> **Entries shown**

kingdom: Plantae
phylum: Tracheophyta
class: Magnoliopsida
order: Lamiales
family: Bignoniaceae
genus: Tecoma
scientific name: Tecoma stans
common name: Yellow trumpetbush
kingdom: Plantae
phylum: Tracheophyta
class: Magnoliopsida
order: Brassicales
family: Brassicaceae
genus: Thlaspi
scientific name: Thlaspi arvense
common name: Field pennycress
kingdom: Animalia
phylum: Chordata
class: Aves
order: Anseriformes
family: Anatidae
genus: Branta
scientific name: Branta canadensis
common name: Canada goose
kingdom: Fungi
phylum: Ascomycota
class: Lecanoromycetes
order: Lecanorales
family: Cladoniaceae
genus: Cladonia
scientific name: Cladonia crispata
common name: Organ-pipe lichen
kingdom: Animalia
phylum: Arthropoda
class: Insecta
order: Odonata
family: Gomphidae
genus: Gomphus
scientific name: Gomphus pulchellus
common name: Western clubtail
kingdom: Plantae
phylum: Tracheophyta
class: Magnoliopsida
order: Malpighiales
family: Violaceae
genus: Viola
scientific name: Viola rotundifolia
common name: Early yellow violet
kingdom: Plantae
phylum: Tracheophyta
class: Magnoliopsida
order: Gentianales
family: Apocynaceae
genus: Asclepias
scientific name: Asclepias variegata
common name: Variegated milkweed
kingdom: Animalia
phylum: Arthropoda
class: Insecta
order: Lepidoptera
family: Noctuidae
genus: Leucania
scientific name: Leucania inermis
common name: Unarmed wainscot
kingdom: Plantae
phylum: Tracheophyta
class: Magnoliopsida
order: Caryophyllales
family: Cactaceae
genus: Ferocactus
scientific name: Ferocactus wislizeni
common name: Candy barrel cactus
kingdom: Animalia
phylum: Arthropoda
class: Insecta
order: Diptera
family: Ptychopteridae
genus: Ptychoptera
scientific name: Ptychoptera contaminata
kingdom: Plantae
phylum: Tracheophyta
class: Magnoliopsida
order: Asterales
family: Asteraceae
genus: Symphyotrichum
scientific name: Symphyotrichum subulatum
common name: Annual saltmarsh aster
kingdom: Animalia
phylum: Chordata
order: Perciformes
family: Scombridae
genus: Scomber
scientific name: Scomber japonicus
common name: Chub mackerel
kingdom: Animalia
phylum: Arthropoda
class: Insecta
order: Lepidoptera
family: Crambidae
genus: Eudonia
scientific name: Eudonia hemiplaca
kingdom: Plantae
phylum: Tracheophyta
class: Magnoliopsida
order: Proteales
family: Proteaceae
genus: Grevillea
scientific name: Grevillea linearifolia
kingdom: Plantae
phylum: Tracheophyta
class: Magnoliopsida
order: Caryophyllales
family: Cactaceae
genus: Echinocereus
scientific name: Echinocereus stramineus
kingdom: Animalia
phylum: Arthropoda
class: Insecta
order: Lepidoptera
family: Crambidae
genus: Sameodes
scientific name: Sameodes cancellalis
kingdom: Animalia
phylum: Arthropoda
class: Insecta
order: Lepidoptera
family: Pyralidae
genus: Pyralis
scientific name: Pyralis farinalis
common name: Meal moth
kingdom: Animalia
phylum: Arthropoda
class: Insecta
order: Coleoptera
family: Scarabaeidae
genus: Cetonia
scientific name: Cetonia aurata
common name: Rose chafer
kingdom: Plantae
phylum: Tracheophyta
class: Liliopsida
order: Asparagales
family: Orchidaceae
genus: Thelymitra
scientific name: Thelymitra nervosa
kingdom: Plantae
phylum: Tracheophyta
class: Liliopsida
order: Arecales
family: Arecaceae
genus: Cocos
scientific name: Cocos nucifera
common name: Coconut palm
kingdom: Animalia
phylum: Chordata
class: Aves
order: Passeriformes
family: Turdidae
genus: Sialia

> **Problem to solve**
Reproduce the listing above with every "common name" switched to "vernacular name" and nothing else altered.

> **Answer below**
kingdom: Plantae
phylum: Tracheophyta
class: Magnoliopsida
order: Lamiales
family: Bignoniaceae
genus: Tecoma
scientific name: Tecoma stans
vernacular name: Yellow trumpetbush
kingdom: Plantae
phylum: Tracheophyta
class: Magnoliopsida
order: Brassicales
family: Brassicaceae
genus: Thlaspi
scientific name: Thlaspi arvense
vernacular name: Field pennycress
kingdom: Animalia
phylum: Chordata
class: Aves
order: Anseriformes
family: Anatidae
genus: Branta
scientific name: Branta canadensis
vernacular name: Canada goose
kingdom: Fungi
phylum: Ascomycota
class: Lecanoromycetes
order: Lecanorales
family: Cladoniaceae
genus: Cladonia
scientific name: Cladonia crispata
vernacular name: Organ-pipe lichen
kingdom: Animalia
phylum: Arthropoda
class: Insecta
order: Odonata
family: Gomphidae
genus: Gomphus
scientific name: Gomphus pulchellus
vernacular name: Western clubtail
kingdom: Plantae
phylum: Tracheophyta
class: Magnoliopsida
order: Malpighiales
family: Violaceae
genus: Viola
scientific name: Viola rotundifolia
vernacular name: Early yellow violet
kingdom: Plantae
phylum: Tracheophyta
class: Magnoliopsida
order: Gentianales
family: Apocynaceae
genus: Asclepias
scientific name: Asclepias variegata
vernacular name: Variegated milkweed
kingdom: Animalia
phylum: Arthropoda
class: Insecta
order: Lepidoptera
family: Noctuidae
genus: Leucania
scientific name: Leucania inermis
vernacular name: Unarmed wainscot
kingdom: Plantae
phylum: Tracheophyta
class: Magnoliopsida
order: Caryophyllales
family: Cactaceae
genus: Ferocactus
scientific name: Ferocactus wislizeni
vernacular name: Candy barrel cactus
kingdom: Animalia
phylum: Arthropoda
class: Insecta
order: Diptera
family: Ptychopteridae
genus: Ptychoptera
scientific name: Ptychoptera contaminata
kingdom: Plantae
phylum: Tracheophyta
class: Magnoliopsida
order: Asterales
family: Asteraceae
genus: Symphyotrichum
scientific name: Symphyotrichum subulatum
vernacular name: Annual saltmarsh aster
kingdom: Animalia
phylum: Chordata
order: Perciformes
family: Scombridae
genus: Scomber
scientific name: Scomber japonicus
vernacular name: Chub mackerel
kingdom: Animalia
phylum: Arthropoda
class: Insecta
order: Lepidoptera
family: Crambidae
genus: Eudonia
scientific name: Eudonia hemiplaca
kingdom: Plantae
phylum: Tracheophyta
class: Magnoliopsida
order: Proteales
family: Proteaceae
genus: Grevillea
scientific name: Grevillea linearifolia
kingdom: Plantae
phylum: Tracheophyta
class: Magnoliopsida
order: Caryophyllales
family: Cactaceae
genus: Echinocereus
scientific name: Echinocereus stramineus
kingdom: Animalia
phylum: Arthropoda
class: Insecta
order: Lepidoptera
family: Crambidae
genus: Sameodes
scientific name: Sameodes cancellalis
kingdom: Animalia
phylum: Arthropoda
class: Insecta
order: Lepidoptera
family: Pyralidae
genus: Pyralis
scientific name: Pyralis farinalis
vernacular name: Meal moth
kingdom: Animalia
phylum: Arthropoda
class: Insecta
order: Coleoptera
family: Scarabaeidae
genus: Cetonia
scientific name: Cetonia aurata
vernacular name: Rose chafer
kingdom: Plantae
phylum: Tracheophyta
class: Liliopsida
order: Asparagales
family: Orchidaceae
genus: Thelymitra
scientific name: Thelymitra nervosa
kingdom: Plantae
phylum: Tracheophyta
class: Liliopsida
order: Arecales
family: Arecaceae
genus: Cocos
scientific name: Cocos nucifera
vernacular name: Coconut palm
kingdom: Animalia
phylum: Chordata
class: Aves
order: Passeriformes
family: Turdidae
genus: Sialia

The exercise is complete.